Verilen görev a: Adalet sistemi üzerine yazıyı baştan sona, hiçbir değişiklik yapmadan aynen tekrar verin.

• DOLAR 34.944
  • EURO 36.745
  • ALTIN 2979.98
  • ...

Adalet Bakanı zehir zemberek bir açıklama yaparak, yargı sisteminin varmış olduğu çıkmaz hakkında adeta isyan etti. Bu açıklamayla 'Adalet sisteminin' hazin bir şekilde çöküşünün feryadını gördük. Adalet Bakanını feryat ettirecek kadar 'çürümüş bir sistem' haline gelmiş bu yargı mekanizması; sıradan insanların işleri buraya düştüğünde karşı karşıya kaldığı adaletsizlik girdabının boyutunu varın siz düşünün.

'Tahliye listesi ve Tutuklama listesi' ifadelerini kullanarak işin vardığı dehşet noktasını bize gösterdi. Birileri tahliye listeleri göndererek/yayınlayarak, içeriden bazılarının hemen bırakılmasını istemektedir. Başkaları da tutuklama listeleri yayınlayarak adeta ahkâm kesmekte, kendilerini hâkim ve savcı olarak görmekte, hüküm keserek hemen infaza başlamaktadır. Gücü olan herkesin kendini hukukun üstünde görmek gibi hazin ve ibretlik bir dönemin içindeyiz.

Hele sosyal medyanın ve diğer basın organlarının bir konu/olay hakkında önceden ve tek taraflı bir şekilde hüküm vermesi, işi iyice çığırından çıkardı. Mahkemelerin sosyal medyanın tepkisine göre karar değiştiriyor olması ise 'adalet kavramının' içerisine düşürüldüğü acziyeti göstermesi açısından dehşet vericidir. Hukukun gücü, yetkisi ve kararlılığı eğer sosyal medyanın, bir takım grupların veya bireylerin isteklerini gerçekleştirme, kapris ve saplantılarını yerine getirme aracına dönüştürülmüşse bunun adı adalet sistemi değil 'zulüm sistemi' olur.

Sağlanan kayıtlar:
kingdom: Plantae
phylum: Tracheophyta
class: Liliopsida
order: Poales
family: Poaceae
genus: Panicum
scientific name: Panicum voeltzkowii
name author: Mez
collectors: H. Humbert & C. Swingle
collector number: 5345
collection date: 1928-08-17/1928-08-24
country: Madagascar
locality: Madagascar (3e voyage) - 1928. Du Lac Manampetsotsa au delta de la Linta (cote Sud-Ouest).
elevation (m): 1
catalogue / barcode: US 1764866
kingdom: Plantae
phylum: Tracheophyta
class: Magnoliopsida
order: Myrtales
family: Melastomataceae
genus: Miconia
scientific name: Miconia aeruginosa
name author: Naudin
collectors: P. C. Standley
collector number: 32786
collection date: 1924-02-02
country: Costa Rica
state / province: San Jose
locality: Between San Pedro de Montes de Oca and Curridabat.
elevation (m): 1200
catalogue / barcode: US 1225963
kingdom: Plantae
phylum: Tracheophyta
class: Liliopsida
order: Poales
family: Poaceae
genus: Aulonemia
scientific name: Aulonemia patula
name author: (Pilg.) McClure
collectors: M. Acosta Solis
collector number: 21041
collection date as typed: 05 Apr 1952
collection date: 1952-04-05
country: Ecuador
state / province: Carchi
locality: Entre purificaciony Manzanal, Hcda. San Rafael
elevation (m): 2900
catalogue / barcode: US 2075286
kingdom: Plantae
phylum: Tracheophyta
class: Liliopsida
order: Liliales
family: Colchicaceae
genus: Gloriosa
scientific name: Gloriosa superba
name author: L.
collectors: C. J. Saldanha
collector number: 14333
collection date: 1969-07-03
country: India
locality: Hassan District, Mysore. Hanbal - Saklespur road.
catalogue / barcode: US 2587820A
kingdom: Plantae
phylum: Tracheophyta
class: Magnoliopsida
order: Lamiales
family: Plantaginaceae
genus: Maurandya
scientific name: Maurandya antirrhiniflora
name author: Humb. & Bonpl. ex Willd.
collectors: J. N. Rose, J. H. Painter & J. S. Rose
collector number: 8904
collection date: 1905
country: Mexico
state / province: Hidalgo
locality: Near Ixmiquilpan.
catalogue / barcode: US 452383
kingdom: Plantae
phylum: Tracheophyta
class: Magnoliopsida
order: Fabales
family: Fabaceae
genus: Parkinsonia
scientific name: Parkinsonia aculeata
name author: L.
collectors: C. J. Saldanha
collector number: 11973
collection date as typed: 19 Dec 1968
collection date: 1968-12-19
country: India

Verilen görev b: Kayıtlarda "state / province: Hidalgo" ifadesini içeren satırdan başlayıp kayıtların sonuna kadar, son satır da dahil olmak üzere her satırı olduğu gibi yazıya geçirin.

Beklenen yanıt a:
• DOLAR 34.944
  • EURO 36.745
  • ALTIN 2979.98
  • ...

Adalet Bakanı zehir zemberek bir açıklama yaparak, yargı sisteminin varmış olduğu çıkmaz hakkında adeta isyan etti. Bu açıklamayla 'Adalet sisteminin' hazin bir şekilde çöküşünün feryadını gördük. Adalet Bakanını feryat ettirecek kadar 'çürümüş bir sistem' haline gelmiş bu yargı mekanizması; sıradan insanların işleri buraya düştüğünde karşı karşıya kaldığı adaletsizlik girdabının boyutunu varın siz düşünün.

'Tahliye listesi ve Tutuklama listesi' ifadelerini kullanarak işin vardığı dehşet noktasını bize gösterdi. Birileri tahliye listeleri göndererek/yayınlayarak, içeriden bazılarının hemen bırakılmasını istemektedir. Başkaları da tutuklama listeleri yayınlayarak adeta ahkâm kesmekte, kendilerini hâkim ve savcı olarak görmekte, hüküm keserek hemen infaza başlamaktadır. Gücü olan herkesin kendini hukukun üstünde görmek gibi hazin ve ibretlik bir dönemin içindeyiz.

Hele sosyal medyanın ve diğer basın organlarının bir konu/olay hakkında önceden ve tek taraflı bir şekilde hüküm vermesi, işi iyice çığırından çıkardı. Mahkemelerin sosyal medyanın tepkisine göre karar değiştiriyor olması ise 'adalet kavramının' içerisine düşürüldüğü acziyeti göstermesi açısından dehşet vericidir. Hukukun gücü, yetkisi ve kararlılığı eğer sosyal medyanın, bir takım grupların veya bireylerin isteklerini gerçekleştirme, kapris ve saplantılarını yerine getirme aracına dönüştürülmüşse bunun adı adalet sistemi değil 'zulüm sistemi' olur.

Beklenen yanıt b:
state / province: Hidalgo
locality: Near Ixmiquilpan.
catalogue / barcode: US 452383
kingdom: Plantae
phylum: Tracheophyta
class: Magnoliopsida
order: Fabales
family: Fabaceae
genus: Parkinsonia
scientific name: Parkinsonia aculeata
name author: L.
collectors: C. J. Saldanha
collector number: 11973
collection date as typed: 19 Dec 1968
collection date: 1968-12-19
country: India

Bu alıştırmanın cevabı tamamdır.